1. Field of the Disclosure
The present disclosure is directed to apparatuses and systems for the combustion of a carbonaceous fuel with oxygen at high pressure and high temperature to produce combustion products which are either oxidized with an excess of oxygen, or which contain reducing components and have zero oxygen content. One particular application would be for generation of energy, such as electricity, through the use of a working fluid to transfer energy generated through high efficiency combustion of a fuel. Particularly, such apparatuses and systems can use carbon dioxide or steam as the working fluid. In another aspect, the apparatuses and systems may be used to generate a gas containing hydrogen and/or carbon monoxide.
2. Description of Related Art
It is estimated that fossil fuels will continue to provide the bulk of the world's electric power requirements for the next 100 years, while non-carbon power sources are developed and deployed. Known methods of power generation through combustion of fossil fuels and/or suitable biomass, however, are plagued by rising energy costs and an increasing production of carbon dioxide (CO2) and other emissions. Global warming is increasingly seen as a potentially catastrophic consequence of increased carbon emissions by the developed and developing nations. Solar and wind power do not appear capable of replacing fossil fuel combustion in the near term, and nuclear power has dangers associated with both proliferation and nuclear waste disposal.

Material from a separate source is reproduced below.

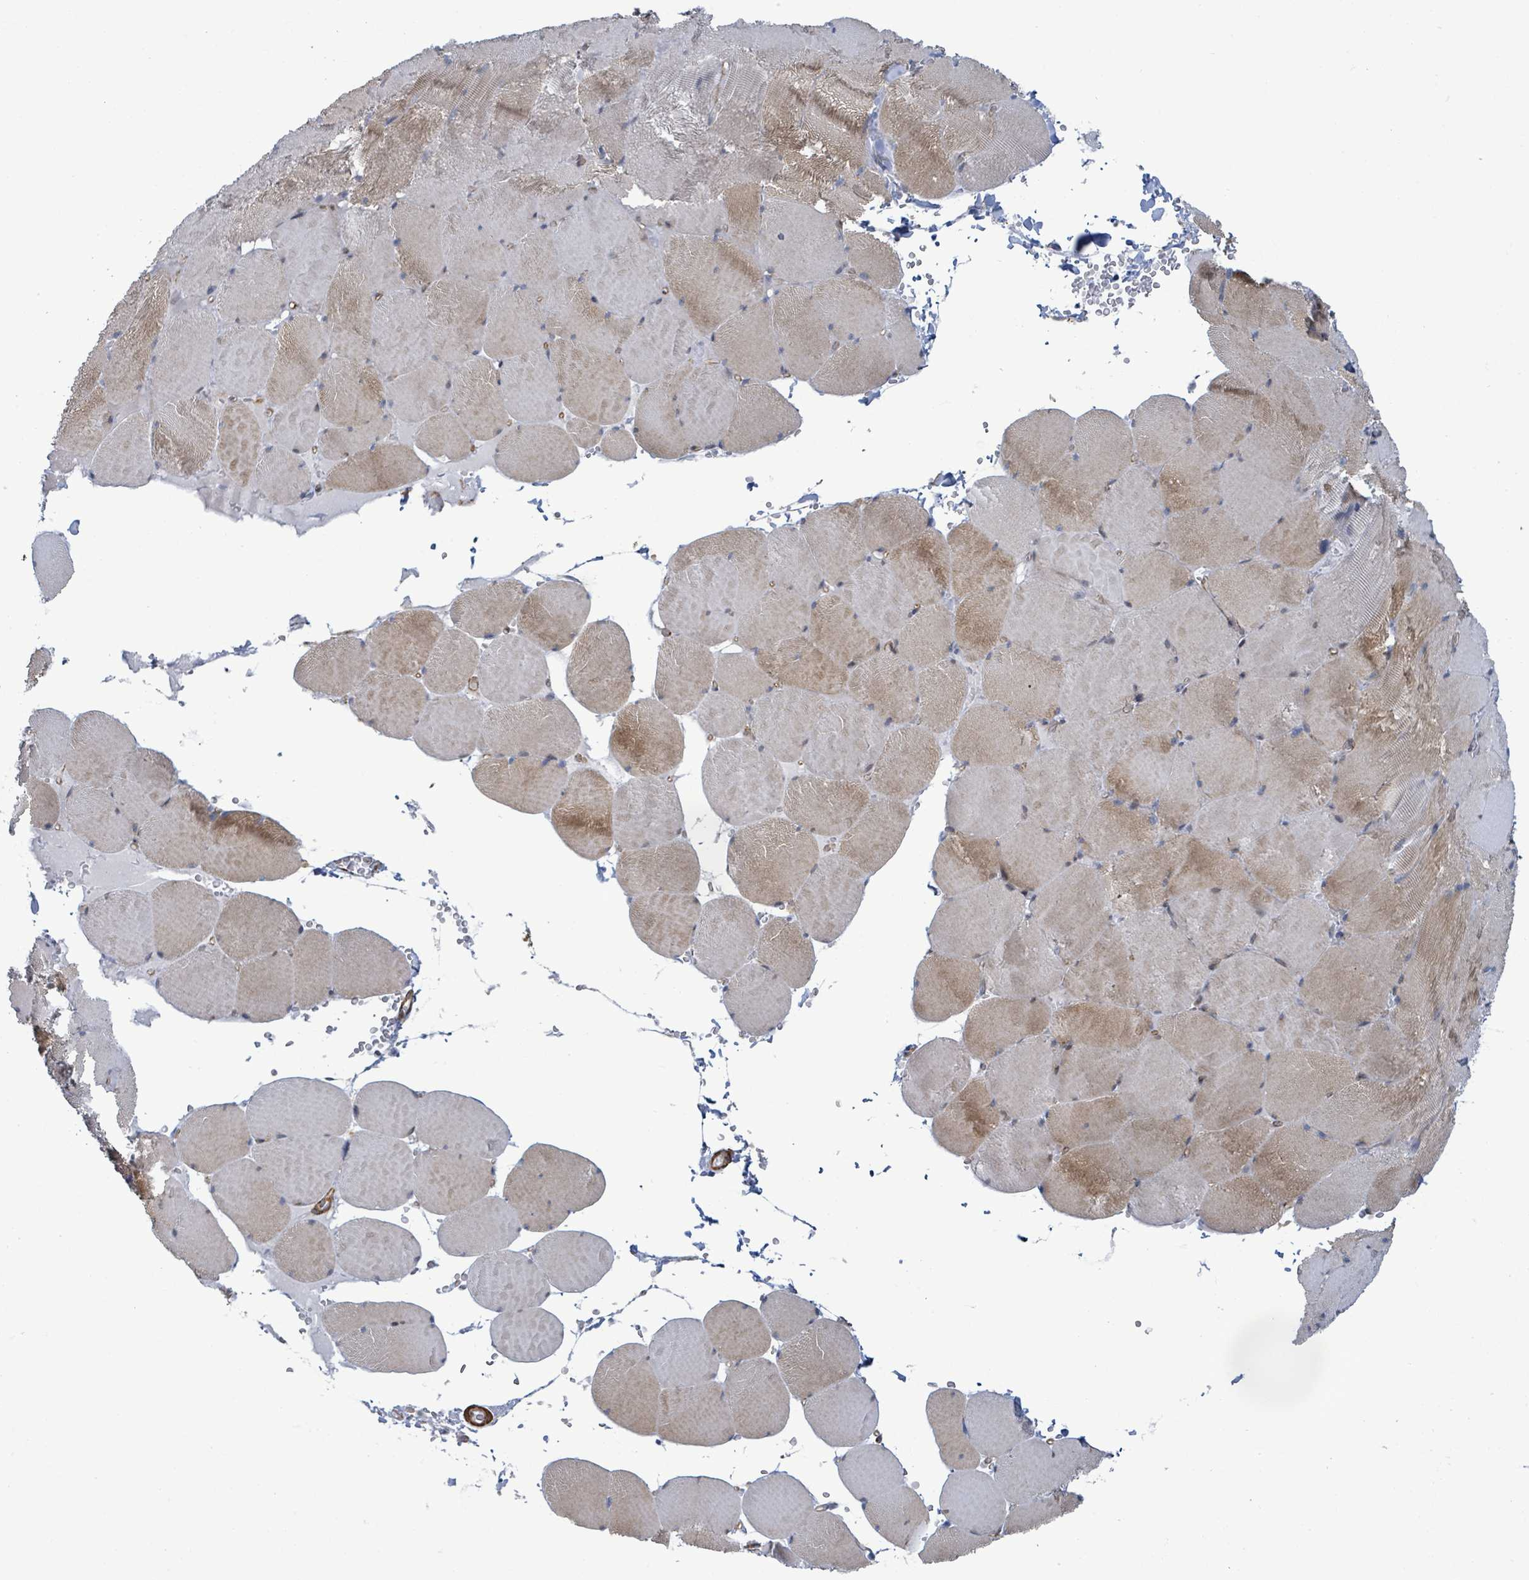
{"staining": {"intensity": "moderate", "quantity": "<25%", "location": "cytoplasmic/membranous"}, "tissue": "skeletal muscle", "cell_type": "Myocytes", "image_type": "normal", "snomed": [{"axis": "morphology", "description": "Normal tissue, NOS"}, {"axis": "topography", "description": "Skeletal muscle"}, {"axis": "topography", "description": "Head-Neck"}], "caption": "Brown immunohistochemical staining in benign skeletal muscle exhibits moderate cytoplasmic/membranous staining in about <25% of myocytes.", "gene": "DMRTC1B", "patient": {"sex": "male", "age": 66}}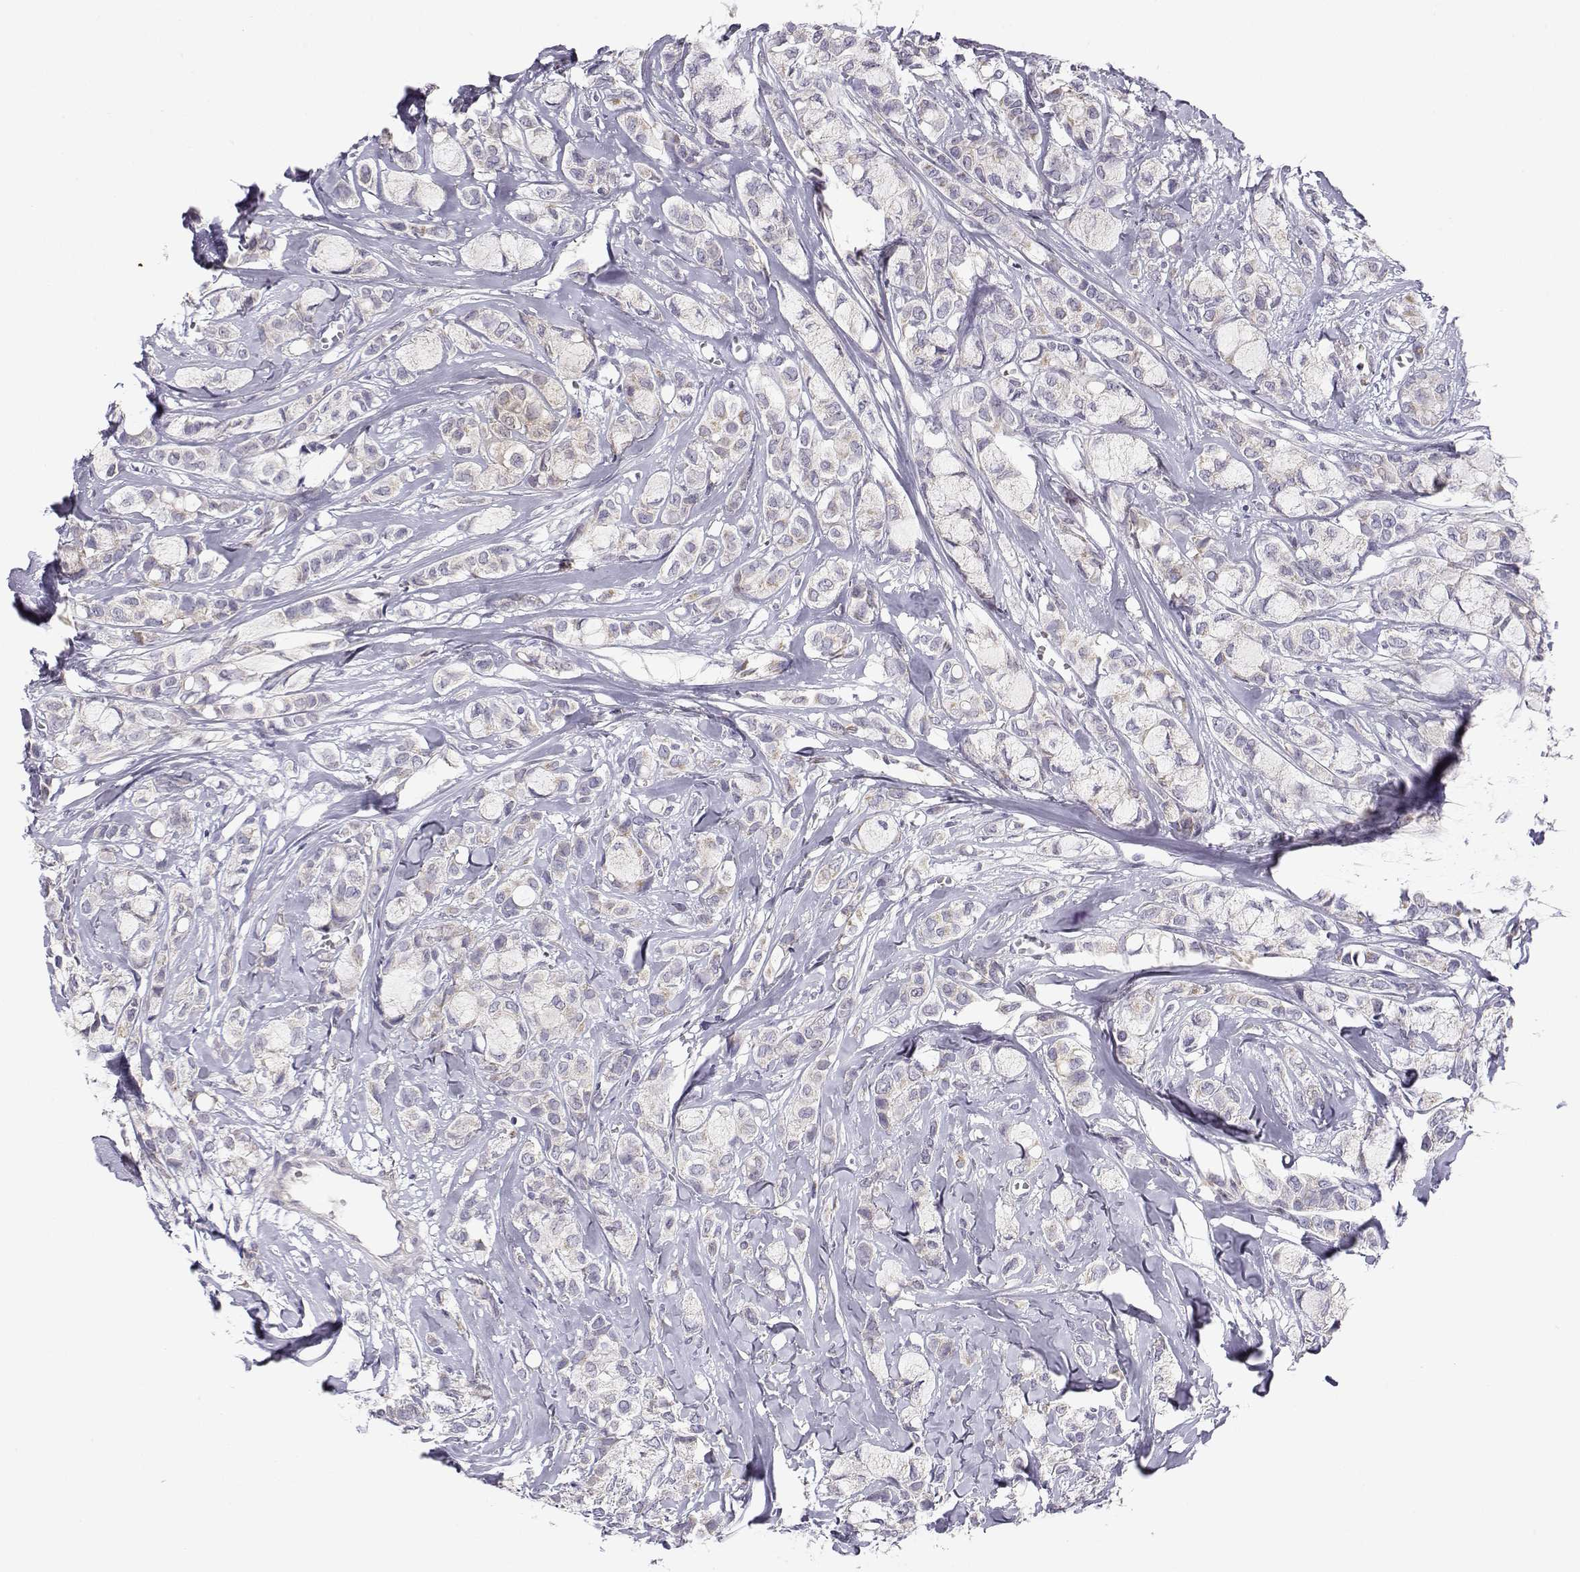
{"staining": {"intensity": "negative", "quantity": "none", "location": "none"}, "tissue": "breast cancer", "cell_type": "Tumor cells", "image_type": "cancer", "snomed": [{"axis": "morphology", "description": "Duct carcinoma"}, {"axis": "topography", "description": "Breast"}], "caption": "Tumor cells are negative for protein expression in human breast cancer (invasive ductal carcinoma).", "gene": "KCNMB4", "patient": {"sex": "female", "age": 85}}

Conventional arrangements for power production from fossil fuels or suitable biomass are now being increasingly burdened with a requirement for CO2 capture at high pressure for delivery to sequestration sites. This requirement is proving difficult to fulfill, however, since present technology only provides for very low thermal efficiencies for even the best designs for CO2 capture. Moreover, capital costs for achieving CO2 capture are high, and may thus result in significantly higher electricity costs compared to systems that emit CO2 into the atmosphere. Accordingly, there is an ever growing need in the art for apparatuses and methods for high efficiency power generation with a reduction in CO2 emission and/or improved ease of capture and sequestration of produced CO2.
Oxy-fuel combustion of carbonaceous fuels involves the separation of substantially pure oxygen from air (or otherwise providing such substantially pure oxygen for use in the combustion process) and using the oxygen as a combustion medium to produce combustion products which are substantially free of nitrogen and which comprise carbon dioxide and water vapor. Current art air and oxy-fuel combustors operate at limited temperatures and pressures to prevent excess-temperature damage to the combustor walls and/or to other system components, such as turbine blades. Limiting the operating temperature and/or pressure may, in some instances, undesirably lengthen the combustion process and/or require a relatively large combustion volume. In addition, the combustion process, the combustion design, and/or the downstream exhaust gas processing provisions may also be undesirably dependent on the type of fuel utilized for the process. Further, due to the large volumes of combustion gases applied to conventional boiler systems in the current art, and the exhaust of these gases to atmosphere, current methods of removing pollutants from exhaust smokestack gases and proposed oxy-fuel combustion systems are highly dependent on the detailed design of the plant and on the exact type of fuel burned in the plant. Each type of fuel has a contrasting chemical composition and amount of pollutants. Thus, current art undesirably requires that the exhaust gas scrubber systems or oxy-fuel combustion modifications for each plant be custom-designed specifically to accommodate a particular type of fuel with a particular chemical composition.
The current art for coal, as an example, generally utilizes a very large single combustor equipped with vertical tubular walls or helically-configured tubular walls in which steam at high pressure is generated and superheated in a separate superheater section. The large-size combustor may experience significant heat loss, and in general is subject to damage, as well as fouling of the burners, radient and convective heat transfer surfaces and other components, from coal ash, slag and corrosive components, such as SOx, HCl, NOx, etc., in the combustion gases depending on the particular coal used. Such exemplary shortcomings may require that the entire plant be shut down to repair or replace damaged or corroded parts and/or other components at periodic intervals, and may thus result in lower availability of the plant and undesirable difficulties in compensating for the lost output of the plant during down times.